Originally appeared in Fall 2001 Real Estate Briefings
I am often asked what types of environmental due diligence activities should be undertaken by a party on a proposed acquisition. Will these differ for an asset transaction, a share purchase or a lease?
Two types of due diligence activities can be under-taken:
1. Inquiries with government offices.
2. Getting an environmental assessment done by a private consulting firm.
The purpose of making inquires with government offices, generally the Ministry of the Environment, is to determine whether those offices have any records with respect to the property. These records may indicate previous or ongoing violations of environmental laws or reveal that orders, permits or approvals have been issued with respect to the site.
However, it is important to remember there will be limitations to the usefulness of such inquires. The government records may be organized in such a way that the government officer cannot readily find all files relating to a particular property. Therefore, an order may have been issued against a prior owner of the land but may not be found by the government officer responding to the inquiry. Secondly, these inquiries are database searches that will indicate whether there are government records relating to the site. It will not, however, indicate actual conditions at the site.
Notwithstanding the limitations, these inquiries play an important role in assessing the environmental condition of a site. In Ontario, there is a commercial service which will do a computer-based search of all government databases (there are about 20-plus) with respect to a particular property and the surrounding area. The search costs from $200 to $500, depending on the number of databases and the size of the area searched, together with the legal time in reviewing the results. The search takes about five to seven business days. There is generally no charge for a direct inquiry with a government office, but the response time can be four to six weeks. Occasionally the Ministry of the Environment will require the inquiry be made under the Freedom of Information Act instead, which will result in a charge for search time.
Environmental Site Assessments
An environmental site assessment ("ESA") will involve a report by a professional environmental consultant, often an engineer, as to the actual environmental conditions at the site. It can involve a visual inspection of accessible areas, called a Phase I Environmental Site Assessment ("Phase I ESA"). It can also involve subsurface drilling and testing to determine whether there is underground soil or groundwater contamination, called a Phase II Environmental Site Assessment ("Phase II ESA").

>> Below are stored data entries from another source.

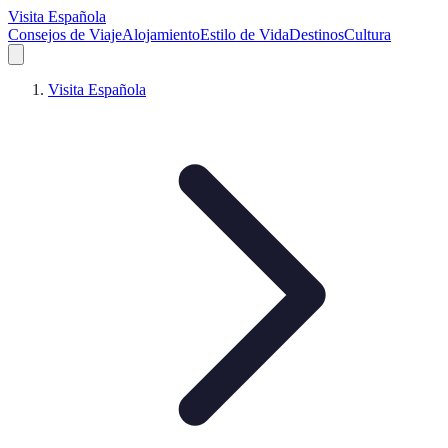
Visita Española
Consejos de Viaje
Alojamiento
Estilo de Vida
Destinos
Cultura
Visita Española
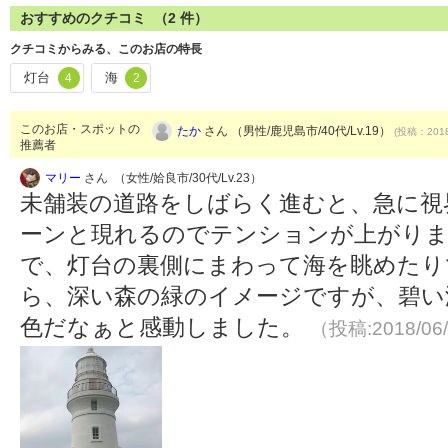
おすすめのクチコミ （
2
件）
クチコミからみる、このお店の特長
灯台
海
4
2
このお店・スポットの
たか
さん （男性/鹿児島市/40代/Lv.19）
(投稿：2018
推薦者
マリー
さん （女性/姶良市/30代/Lv.23）
未舗装の道路をしばらく進むと、急に視
ーンと現れるのでテンションが上がりま
で、灯台の裏側にまわって海を眺めたり
ら、深い森の緑のイメージですが、碧い
色だなぁと感動しました。
（投稿:2018/06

The advantage of an ESA is that it provides information on the actual conditions at the site. The disadvantage of an ESA is the cost. A Phase I ESA will cost approximately $1,000 to $2,000 and a Phase II ESA will generally start at about $5,000 to $6,000. Accordingly, whether to obtain an ESA will depend on the assessment of likely environmental contamination based on the client’s knowledge of historical uses, the number of sites being acquired and the amount of money being invested. Often, a Phase I ESA is commissioned initially and a Phase II ESA is done only if warranted by conditions disclosed by the Phase I ESA.

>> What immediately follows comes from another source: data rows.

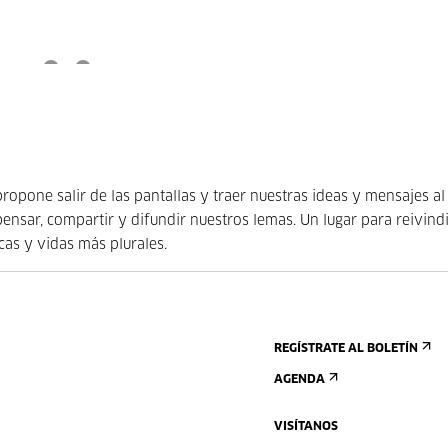
ropone salir de las pantallas y traer nuestras ideas y mensajes al
 pensar, compartir y difundir nuestros lemas. Un lugar para reivind
cas y vidas más plurales.
REGÍSTRATE AL BOLETÍN
AGENDA
VISÍTANOS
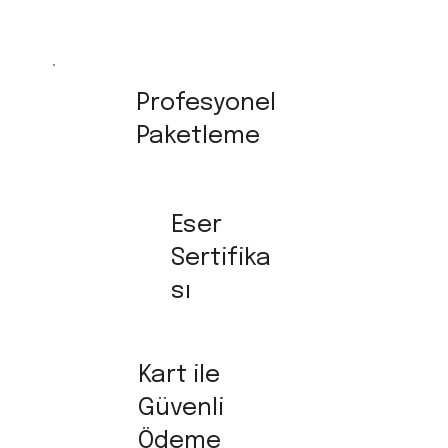
Profesyonel
Paketleme
Eser
Sertifika
sı
Kart ile
Güvenli
Ödeme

It should be noted that, even though the amount of money being invested may be relatively low, if there are environmental liabilities associated with a site, the potential exposure may exceed the monetary investment. It is also advisable to obtain an ESA if the party may be reselling or financing the properties. It is common for lenders to require at least a Phase I ESA prior to lending on commercial or industrial property. The existence of an ESA may also make an asset more attractive to potential buyers.
Where properties are been acquired in a number of jurisdictions, ESAs can be ordered either through local law firms or an environmental assessment firm which has offices in all of the jurisdictions. It is often preferable to order the ESAs through one environmental assessment firm as the form of the reports will be consistent from property to property.
The content of this article is intended to provide a general to the subject matter. Specialist advice should be sought about your specific circumstances.